Según su costumbre, el bajá no tomó ninguna decisión de forma inmediata y volvió a enviar a todos los cautivos al presidio. Allí pasaron unos días antes de ser agrupados de nuevo. Los elegidos fueron llamados uno a uno. Giovanni y Emanuel oyeron sus nombres con alivio. Todos los argelinos que habían manifestado su deseo de comprar a algún cautivo también estaban presentes. Pagaron el precio al viejo y a sus ayudantes y se marcharon con sus nuevos esclavos. Algunos lloraban al separarse de sus compañeros de infortunio, pero la mayoría de ellos parecían resignados. El grupito de los que habían sido comprados por el bajá no se movió del sitio. Más tarde, su intendente, un hombre de porte majestuoso y de unos cuarenta y cinco años de edad, fue a hablar con ellos.

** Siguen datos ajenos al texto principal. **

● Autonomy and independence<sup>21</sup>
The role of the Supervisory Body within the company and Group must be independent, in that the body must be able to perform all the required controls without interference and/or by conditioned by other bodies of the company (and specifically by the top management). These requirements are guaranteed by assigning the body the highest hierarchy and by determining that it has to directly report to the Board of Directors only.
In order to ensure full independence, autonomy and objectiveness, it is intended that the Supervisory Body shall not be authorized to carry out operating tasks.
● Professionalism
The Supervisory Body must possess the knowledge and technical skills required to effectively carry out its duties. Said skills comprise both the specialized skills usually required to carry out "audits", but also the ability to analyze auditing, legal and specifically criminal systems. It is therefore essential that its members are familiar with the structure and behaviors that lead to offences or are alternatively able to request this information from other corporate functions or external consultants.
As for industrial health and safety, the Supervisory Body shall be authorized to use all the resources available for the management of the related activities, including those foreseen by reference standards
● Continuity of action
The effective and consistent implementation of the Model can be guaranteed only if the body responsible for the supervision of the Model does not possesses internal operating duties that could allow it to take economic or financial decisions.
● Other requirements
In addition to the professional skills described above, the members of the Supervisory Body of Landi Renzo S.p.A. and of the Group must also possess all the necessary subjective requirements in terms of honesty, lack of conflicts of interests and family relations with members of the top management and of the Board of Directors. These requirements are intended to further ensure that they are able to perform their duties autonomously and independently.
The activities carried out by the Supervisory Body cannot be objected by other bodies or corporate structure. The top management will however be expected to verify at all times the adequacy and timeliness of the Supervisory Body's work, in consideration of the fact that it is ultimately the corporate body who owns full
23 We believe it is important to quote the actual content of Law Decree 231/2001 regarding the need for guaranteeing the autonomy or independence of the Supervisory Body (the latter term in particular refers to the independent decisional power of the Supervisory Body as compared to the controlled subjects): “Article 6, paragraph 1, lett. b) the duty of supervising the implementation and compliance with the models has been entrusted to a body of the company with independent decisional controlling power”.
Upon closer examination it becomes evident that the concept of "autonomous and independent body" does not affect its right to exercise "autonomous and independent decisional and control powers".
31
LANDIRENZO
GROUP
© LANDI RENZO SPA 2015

Giovanni reconoció a uno de los hombres que acompañaba al bajá. Era un árabe de origen argelino que se llamaba Ibrahim ben Ali al-Tayir. Hablaba en voz baja y serena, lo que tranquilizó un poco a los esclavos y aplacó su angustia.
Explicó que todas las mujeres serían conducidas al palacio y que se les asignarían diversas tareas. Con excepción de uno, que sería también destinado al palacio, dados sus conocimientos culinarios, los hombres permanecerían en el presidio. Realizarían diferentes trabajos de interés común, como la reparación y construcción de carreteras y de edificios públicos. Ibrahim les explicó que serían bien tratados mientras se plegaran a las normas establecidas. Pero también les advirtió que toda tentativa de evasión sería severamente castigada. La primera, con trescientos azotes en la planta de los pies. La segunda, con la amputación de una mano. La tercera, con la muerte.
—Entonces, la primera tiene que ser la buena —susurró Giovanni al oído de Emanuel.